Dear members and medical professionals
Since plastic surgeon has been dealing with traumatic injuries for a long time, surgical wound care has been recognized as a field of plastic surgery treatment. In recent years, the field of wound care containing its surgery has continued to improve with the development of entirely new materials and devices such as wound dressings, negative pressure wound treatment, growth factor drug, and artificial dermis. The impact of these developments has changed the treatment of surgical wound care compared to what it used to be, and wound care as an academic discipline has become increasingly important.
The society was founded in 2008 with Prof. Mikihiro Nozaki (then Tokyo Women's Medical University) as President, and the first founding meeting was held the following year in January 2009 in Tokyo under Prof. Kiyonori Harii (then Kyorin University). It is my understanding that the society was established with the aim of continuing to develop surgical wound care as an academic discipline, rather than simply a field of plastic surgery treatment. The steady growth of the Society's membership indicates that the importance of wound surgery is widely recognized.

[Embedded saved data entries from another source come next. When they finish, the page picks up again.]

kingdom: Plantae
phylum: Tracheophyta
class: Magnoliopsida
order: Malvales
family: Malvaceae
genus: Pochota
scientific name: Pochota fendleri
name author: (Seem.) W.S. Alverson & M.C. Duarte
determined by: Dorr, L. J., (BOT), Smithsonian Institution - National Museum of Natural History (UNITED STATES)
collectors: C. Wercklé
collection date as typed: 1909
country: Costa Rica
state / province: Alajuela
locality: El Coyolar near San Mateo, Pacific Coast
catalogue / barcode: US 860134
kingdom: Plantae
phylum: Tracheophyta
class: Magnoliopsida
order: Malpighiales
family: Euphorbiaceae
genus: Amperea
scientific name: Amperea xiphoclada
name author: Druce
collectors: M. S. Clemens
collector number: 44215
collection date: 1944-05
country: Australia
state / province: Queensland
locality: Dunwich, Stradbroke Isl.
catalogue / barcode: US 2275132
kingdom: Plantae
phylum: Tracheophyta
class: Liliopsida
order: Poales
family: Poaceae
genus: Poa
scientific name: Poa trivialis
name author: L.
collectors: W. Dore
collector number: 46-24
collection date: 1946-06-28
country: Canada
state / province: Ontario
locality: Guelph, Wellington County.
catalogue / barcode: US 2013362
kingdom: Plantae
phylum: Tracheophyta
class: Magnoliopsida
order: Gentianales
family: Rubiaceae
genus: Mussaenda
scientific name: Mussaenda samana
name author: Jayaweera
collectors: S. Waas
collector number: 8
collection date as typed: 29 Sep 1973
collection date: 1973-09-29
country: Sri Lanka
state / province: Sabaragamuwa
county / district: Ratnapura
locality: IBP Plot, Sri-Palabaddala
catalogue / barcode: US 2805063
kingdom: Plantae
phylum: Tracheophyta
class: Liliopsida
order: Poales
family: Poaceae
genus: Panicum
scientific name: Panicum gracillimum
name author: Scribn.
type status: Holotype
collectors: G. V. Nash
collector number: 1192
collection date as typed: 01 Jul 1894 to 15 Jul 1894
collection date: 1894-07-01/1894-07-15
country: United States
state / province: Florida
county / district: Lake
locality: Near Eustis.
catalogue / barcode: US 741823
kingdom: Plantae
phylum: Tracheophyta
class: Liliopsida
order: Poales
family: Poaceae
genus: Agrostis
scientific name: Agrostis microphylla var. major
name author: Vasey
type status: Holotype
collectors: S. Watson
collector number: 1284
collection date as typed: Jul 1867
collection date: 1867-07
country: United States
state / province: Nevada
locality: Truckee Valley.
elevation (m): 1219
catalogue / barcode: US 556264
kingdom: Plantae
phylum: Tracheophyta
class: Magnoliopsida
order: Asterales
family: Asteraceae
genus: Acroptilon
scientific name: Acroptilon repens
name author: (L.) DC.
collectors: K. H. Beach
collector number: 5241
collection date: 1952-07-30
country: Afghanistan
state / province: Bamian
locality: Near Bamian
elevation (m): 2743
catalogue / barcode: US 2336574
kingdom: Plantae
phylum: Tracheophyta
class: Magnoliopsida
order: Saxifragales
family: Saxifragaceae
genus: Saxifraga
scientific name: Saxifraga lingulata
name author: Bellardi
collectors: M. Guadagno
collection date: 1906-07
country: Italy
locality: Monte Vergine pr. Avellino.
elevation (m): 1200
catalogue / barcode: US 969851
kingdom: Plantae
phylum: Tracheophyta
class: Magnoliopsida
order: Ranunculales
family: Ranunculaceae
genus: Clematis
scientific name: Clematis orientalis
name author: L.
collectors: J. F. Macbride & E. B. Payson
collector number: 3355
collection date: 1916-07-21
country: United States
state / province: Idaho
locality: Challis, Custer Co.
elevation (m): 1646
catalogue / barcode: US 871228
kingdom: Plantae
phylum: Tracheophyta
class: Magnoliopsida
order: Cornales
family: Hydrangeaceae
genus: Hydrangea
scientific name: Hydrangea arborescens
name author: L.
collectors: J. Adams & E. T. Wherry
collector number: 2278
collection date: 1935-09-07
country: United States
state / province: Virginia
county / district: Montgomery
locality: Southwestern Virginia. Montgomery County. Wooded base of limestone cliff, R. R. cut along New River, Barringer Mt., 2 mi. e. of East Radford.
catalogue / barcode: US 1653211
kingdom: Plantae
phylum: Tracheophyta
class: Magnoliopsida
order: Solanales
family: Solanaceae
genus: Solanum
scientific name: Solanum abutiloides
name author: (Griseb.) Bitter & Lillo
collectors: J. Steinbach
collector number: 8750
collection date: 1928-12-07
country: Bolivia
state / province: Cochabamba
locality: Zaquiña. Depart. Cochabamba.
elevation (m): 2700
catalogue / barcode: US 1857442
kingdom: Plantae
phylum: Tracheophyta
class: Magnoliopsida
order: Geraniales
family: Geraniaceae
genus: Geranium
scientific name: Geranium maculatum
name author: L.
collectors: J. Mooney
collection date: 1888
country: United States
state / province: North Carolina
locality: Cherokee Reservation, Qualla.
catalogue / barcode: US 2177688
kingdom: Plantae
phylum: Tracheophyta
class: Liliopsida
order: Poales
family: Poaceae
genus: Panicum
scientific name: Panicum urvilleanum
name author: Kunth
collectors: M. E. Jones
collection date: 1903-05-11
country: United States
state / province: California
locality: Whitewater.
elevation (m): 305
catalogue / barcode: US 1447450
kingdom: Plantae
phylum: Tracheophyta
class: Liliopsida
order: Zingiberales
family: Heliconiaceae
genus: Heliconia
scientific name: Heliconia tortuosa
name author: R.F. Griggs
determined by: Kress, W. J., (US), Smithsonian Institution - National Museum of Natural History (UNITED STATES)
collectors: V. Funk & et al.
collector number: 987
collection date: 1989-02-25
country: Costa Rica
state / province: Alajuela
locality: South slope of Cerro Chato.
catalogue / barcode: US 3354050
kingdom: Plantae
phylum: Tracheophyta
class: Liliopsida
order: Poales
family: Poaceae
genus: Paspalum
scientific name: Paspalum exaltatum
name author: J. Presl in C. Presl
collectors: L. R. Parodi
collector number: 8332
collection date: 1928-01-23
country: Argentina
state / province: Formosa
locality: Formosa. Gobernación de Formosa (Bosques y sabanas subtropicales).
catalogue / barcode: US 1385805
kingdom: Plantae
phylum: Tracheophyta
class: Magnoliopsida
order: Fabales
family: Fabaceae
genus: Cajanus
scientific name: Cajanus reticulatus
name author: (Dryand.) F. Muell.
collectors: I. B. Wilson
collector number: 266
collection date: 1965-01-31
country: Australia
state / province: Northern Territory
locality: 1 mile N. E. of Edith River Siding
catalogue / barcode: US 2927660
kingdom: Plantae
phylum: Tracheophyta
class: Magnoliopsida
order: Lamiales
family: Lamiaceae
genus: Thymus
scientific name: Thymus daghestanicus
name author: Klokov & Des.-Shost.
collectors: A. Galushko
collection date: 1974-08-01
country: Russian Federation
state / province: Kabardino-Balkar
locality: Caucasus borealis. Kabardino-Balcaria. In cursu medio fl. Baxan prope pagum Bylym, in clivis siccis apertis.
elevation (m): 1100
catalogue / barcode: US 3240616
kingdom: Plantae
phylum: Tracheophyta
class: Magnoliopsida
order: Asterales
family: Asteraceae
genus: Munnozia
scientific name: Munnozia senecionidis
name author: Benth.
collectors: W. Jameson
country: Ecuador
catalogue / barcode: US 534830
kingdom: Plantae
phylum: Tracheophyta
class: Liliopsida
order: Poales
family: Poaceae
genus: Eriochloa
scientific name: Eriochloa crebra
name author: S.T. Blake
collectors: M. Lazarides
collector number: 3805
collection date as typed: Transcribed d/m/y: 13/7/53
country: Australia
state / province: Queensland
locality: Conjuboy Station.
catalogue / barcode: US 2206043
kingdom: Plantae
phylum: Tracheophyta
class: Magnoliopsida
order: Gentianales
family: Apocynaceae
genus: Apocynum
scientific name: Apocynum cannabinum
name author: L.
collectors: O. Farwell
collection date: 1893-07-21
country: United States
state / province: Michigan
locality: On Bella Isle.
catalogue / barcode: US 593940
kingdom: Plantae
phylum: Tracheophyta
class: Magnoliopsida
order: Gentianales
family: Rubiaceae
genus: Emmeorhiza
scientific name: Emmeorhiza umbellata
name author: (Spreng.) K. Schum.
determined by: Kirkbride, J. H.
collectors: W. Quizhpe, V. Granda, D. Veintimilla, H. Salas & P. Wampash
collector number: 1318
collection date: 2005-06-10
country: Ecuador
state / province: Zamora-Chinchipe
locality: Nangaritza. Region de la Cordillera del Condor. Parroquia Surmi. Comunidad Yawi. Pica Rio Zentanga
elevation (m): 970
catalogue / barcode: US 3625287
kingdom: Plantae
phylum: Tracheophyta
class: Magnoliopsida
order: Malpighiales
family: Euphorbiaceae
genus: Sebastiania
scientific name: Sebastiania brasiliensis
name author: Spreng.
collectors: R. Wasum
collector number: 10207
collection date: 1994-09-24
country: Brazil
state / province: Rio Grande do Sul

Thanks to the efforts of past presidents, board members, and members, the Society has established a medical specialist system, published journals in both English and Japanese and clinical guidelines for wound care. The Society has also launched an academic research grant system. These systems and publications will each build on their synergistic effects to establish and develop surgical wound care. Furthermore, this year we have decided to establish a Wound Home Care Committee, which is an inevitable part of the treatment of chronic wounds.
The society will continue to take a comprehensive view of wounds from both the medical and healthcare perspectives. We look forward to your guidance and support in the development of our society.
The official character of the Japan Society of Plastic and Reconstructive Surgery and Japan Society for Surgical Wound Care, “Naorun”, is a fairy who heals wounds.